Histograms displaying the differential expression of functional genes after depletion of circRNAs in an astrocyte cell line under obesity-like conditions. (A) Expression changes of genes associated with astrocytic responses by TNF-α after circZzz3 depletion in C8-D1a cells. (B) Expression changes of genes associated with astrocytic responses by LA after circStx6 depletion in C8-D1a cells. (C) Expression changes of genes associated with astrocytic responses by PA after circStx6 depletion in C8-D1a cells. (D) Expression changes of genes associated with astrocytic responses by Chol after circAftph depletion in C8-D1a cells. (E) Expression changes of genes associated with astrocytic responses by Chol after circUsp3 depletion in C8-D1a cells.

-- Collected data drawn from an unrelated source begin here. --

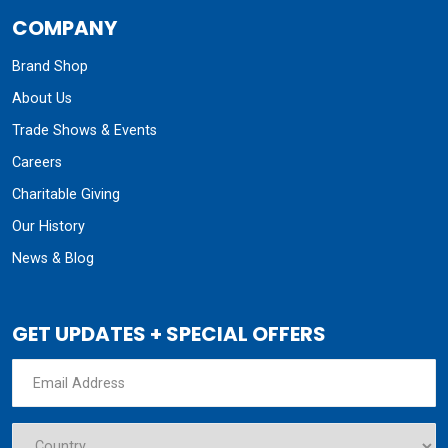
COMPANY
Brand Shop
About Us
Trade Shows & Events
Careers
Charitable Giving
Our History
News & Blog
GET UPDATES + SPECIAL OFFERS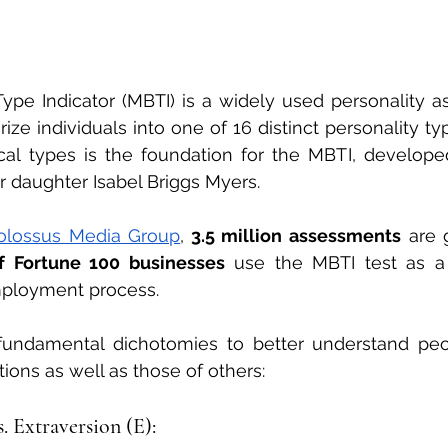
ype Indicator (MBTI) is a widely used personality a
ze individuals into one of 16 distinct personality typ
cal types is the foundation for the MBTI, develope
 daughter Isabel Briggs Myers.
olossus Media Group
,
 3.5 million assessments
 are 
f Fortune 100 businesses
 use the MBTI test as a 
employment process.
 fundamental dichotomies to better understand peop
ions as well as those of others:
s. Extraversion (E):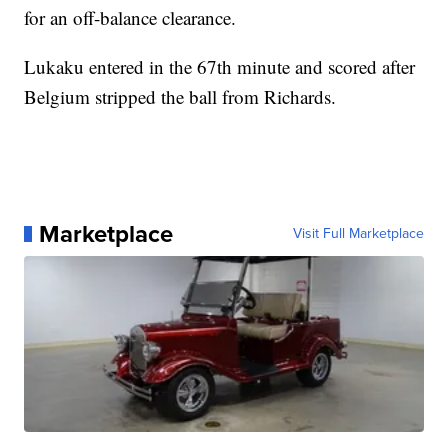
for an off-balance clearance.
Lukaku entered in the 67th minute and scored after
Belgium stripped the ball from Richards.
Marketplace
Visit Full Marketplace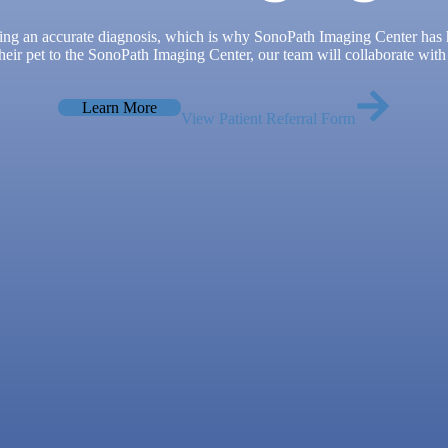
ing an accurate diagnosis, which is why SonoPath Imaging Center has he
eir pet to the SonoPath Imaging Center, our team will collaborate with 
Learn More
View Patient Referral Form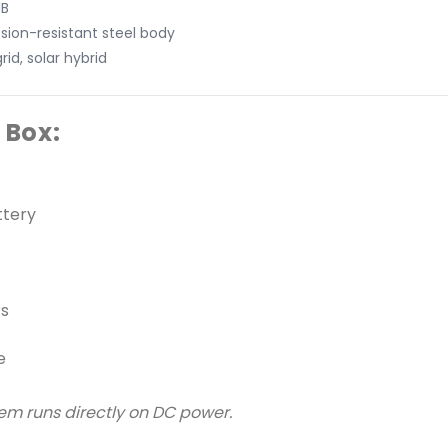
dB
sion-resistant steel body
rid, solar hybrid
 Box:
ttery
rs
e
tem runs directly on DC power.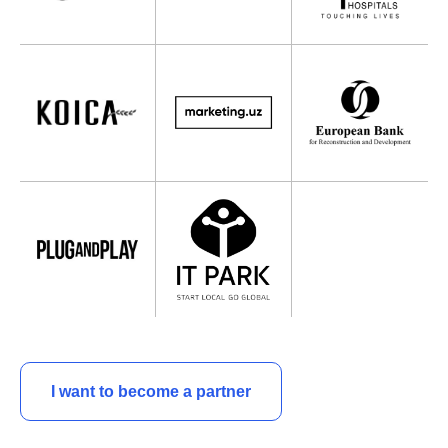
I want to become a partner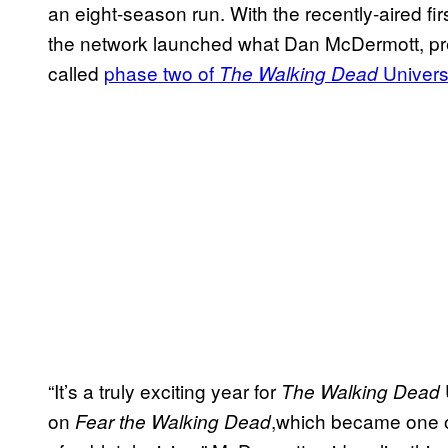
an eight-season run. With the recently-aired fi
the network launched what Dan McDermott, pr
called
phase two of
Univer
The Walking Dead
“It’s a truly exciting year for
The Walking Dead
on
,which became one o
Fear the Walking Dead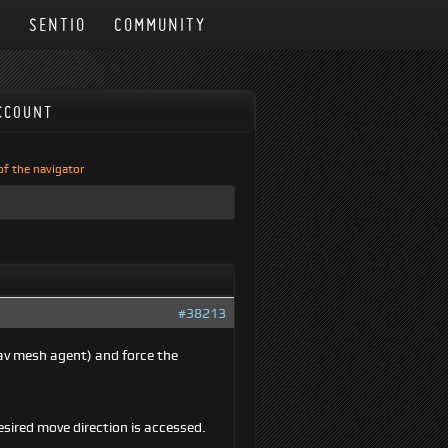
N
SENTIO
COMMUNITY
CCOUNT
 of the navigator
#38213
nav mesh agent) and force the
esired move direction is accessed.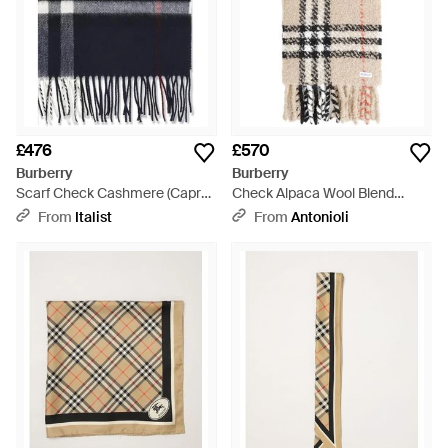
£476
£570
Burberry
Burberry
Scarf Check Cashmere (Capra
Check Alpaca Wool Blend
Hircus) - Blue
Bouclé Scarf - Natural
From
Italist
From
Antonioli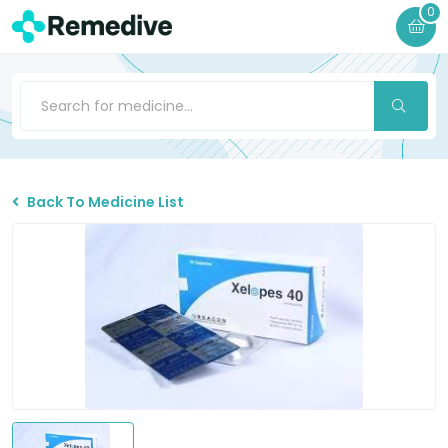
0
Back To Medicine List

The cropped band used for analysis is in Supplementary Figure S13. In (Figure S13A–I), the data are presented as the mean ± standard error of the mean (SEM) (n = 3), and statistical significance was determined using an unpaired two-tailed t-test with Welch’s correction; * p < 0.05, ** p < 0.01, *** p < 0.001.

Figure 6

Characterization of circRNAs (A) The protein-coding potential of circRNAs was analyzed by CPC 2.0 (expressed as coding or non-coding) and CPAT (expressed as yes or no) tools. (B) The prediction of protein factors using ChEA3 that may regulate transcription of genes affected by HFD in the RNA-seq data. The color bar expresses the top ten ranking of the integrated score for ChEA3. (C) The interaction probability between circStx6 and transcription factors was predicted using RPIseq. (D) The interaction probability between circRagbef1 and transcription factors was predicted using RPIseq. (E) The interaction probability between circDeen1b and transcription factors was predicted using RPIseq. (F) The interaction probability between circZzz3 and transcription factors was predicted using RPIseq. (G) The interaction probability between circSnx12 and transcription factors was predicted using RPIseq. (H) The interaction probability between circAftph and transcription factors was predicted using RPIseq. (I) The interaction probability between circUsp3 and transcription factors was predicted using RPIseq. In (C–I), the color bar indicates the interaction probability score (0–1) between circRNAs and transcription factors. RF: random forest, SVM: support vector forest.